The Jews will therefore, in the coming days, be on alert. This data should call for general caution. However, it was with eagerness that part of the political class threw itself into the prose of the abject. Comrade, abjure all allegiance to Israel: that is the slogan. So we suspend all forms of elementary morality. There are no more women raped, then dead, there are no more children defined by the condition of innocence, there are no more hostages whose muffled screams and fear are heard. to hear even in Paris and elsewhere, there are no more grandmothers, there are no more corpses which impose on us respect for the dead: there are colonists, and the matter ends there.

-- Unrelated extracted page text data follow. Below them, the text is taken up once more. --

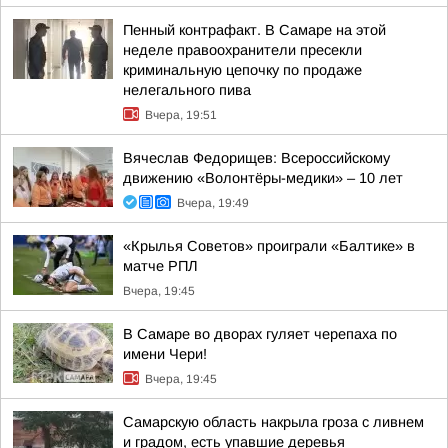
Пенный контрафакт. В Самаре на этой
неделе правоохранители пресекли
криминальную цепочку по продаже
нелегального пива
Вчера, 19:51
Вячеслав Федорищев: Всероссийскому
движению «Волонтёры-медики» – 10 лет
Вчера, 19:49
«Крылья Советов» проиграли «Балтике» в
матче РПЛ
Вчера, 19:45
В Самаре во дворах гуляет черепаха по
имени Чери!
Вчера, 19:45
Самарскую область накрыла гроза с ливнем
и градом, есть упавшие деревья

Blindness is everywhere. The indignity with it. But not this counter indignity, the one that we invoke superficially to disapprove with disdain of this political opponent who faces us on a television set: I am aiming here for indignity in its pure state. “A good part of the left seems to believe that, because a conflict is asymmetrical, the party with the least military capabilities necessarily leads a just war,” says researcher Memphis Krickeberg. And for many on the left, any political analysis is nothing more than an alibi for ideological absolutism. It doesn’t matter that it’s Hamas, a terrorist organization, it doesn’t matter that it’s the biggest mass murder of Jews since the Holocaust, it doesn’t matter that we witnessed, let’s not mince words, a pogrom . If we condition justice on a piece of land, if we limit the scope of dignity to a nationality or an ethnic group, then it no longer exists. But without dignity, there is nothing. This entire rhetorical operation aims at a deleterious reversal of values: making the terrorist an oppressed person in struggle. Propaganda from a collaborator who would undoubtedly look favorably on the celebrations taking place in certain Palestinian villages (probably a reflex of resistance). There are countless euphemisms to justify the equivalence between barbarism and “struggle for emancipation”.

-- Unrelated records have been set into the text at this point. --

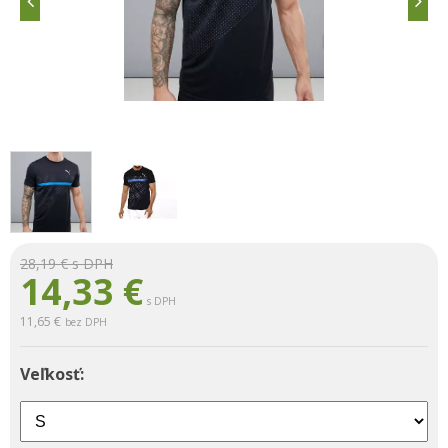
28,19 €
s DPH
14,33
€
s DPH
11,65 €
bez DPH
Veľkosť:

In the name of the imperfections (real indeed) of Western societies or those close to them, such as Israel, this discourse in reality serves the soup to all authoritarian groups and regimes. It is not only Hamas, but also Iran and Russia, which, it seems, are no strangers to this terrorist military operation.

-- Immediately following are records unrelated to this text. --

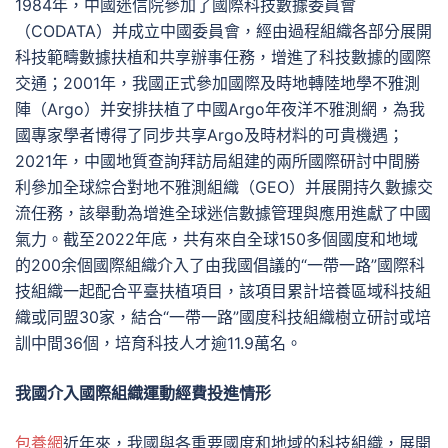
1984年，中國迷信院參加了國際科技數據委員會
（CODATA）并成立中國委員會，經由過程組織各部分展開
科技範疇數據扶植和共享辦事任務，增進了科技數據的國際
交通；2001年，我國正式參加國際及時地轉陸地學不雅測
陣（Argo）并安排扶植了中國Argo年夜洋不雅測網，為我
國專家學者博得了同步共享Argo及時材料的可貴機遇；
2021年，中國地質查詢拜訪局組建的兩所國際研討中間勝
利參加全球綜合對地不雅測組織（GEO）并展開持久數據交
流任務，該舉動為增進全球迷信數據管理與應用進獻了中國
氣力。截至2022年底，共有來自全球150多個國度和地域
的200余個國際組織介入了由我國倡議的“一帶一路”國際科
技組織一起配合平臺扶植項目，該項目累計培養區域科技組
織或同盟30家，結合“一帶一路”國度科技組織樹立研討或培
訓中間36個，培育科技人才逾11.9萬名。
我國介入國際組織運動經費投進情形
包養網
近年來，我國與各重要國度和地域的科技組織，展開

Caught in a form of relativism and passivity which, without going so far as to legitimize the attacks, failed to distinguish between the attacked and the aggressor in its initial press release, La France insoumise (LFI), through the voice of Manuel Bompard, wished to correct the situation by evoking “acts of war”. But, entangled in his electoral strategy and the need to multiply his public displays of virtue, the leader of LFI recalled that he would not go to the demonstration in support of Israel, denouncing in passing a press release from French diplomacy not calling for a ceasefire. Should we therefore make peace with the terrorists? Would Israel not have the right to respond to a pogrom?

The worst is yet to come. Hopes for peace have never been so evanescent. There will remain the pain of Israeli and Palestinian families, ever more numerous to be bereaved. A mourning which unfortunately the war will feed on for a long time to come.

*Rafaël Amselem is a public policy analyst.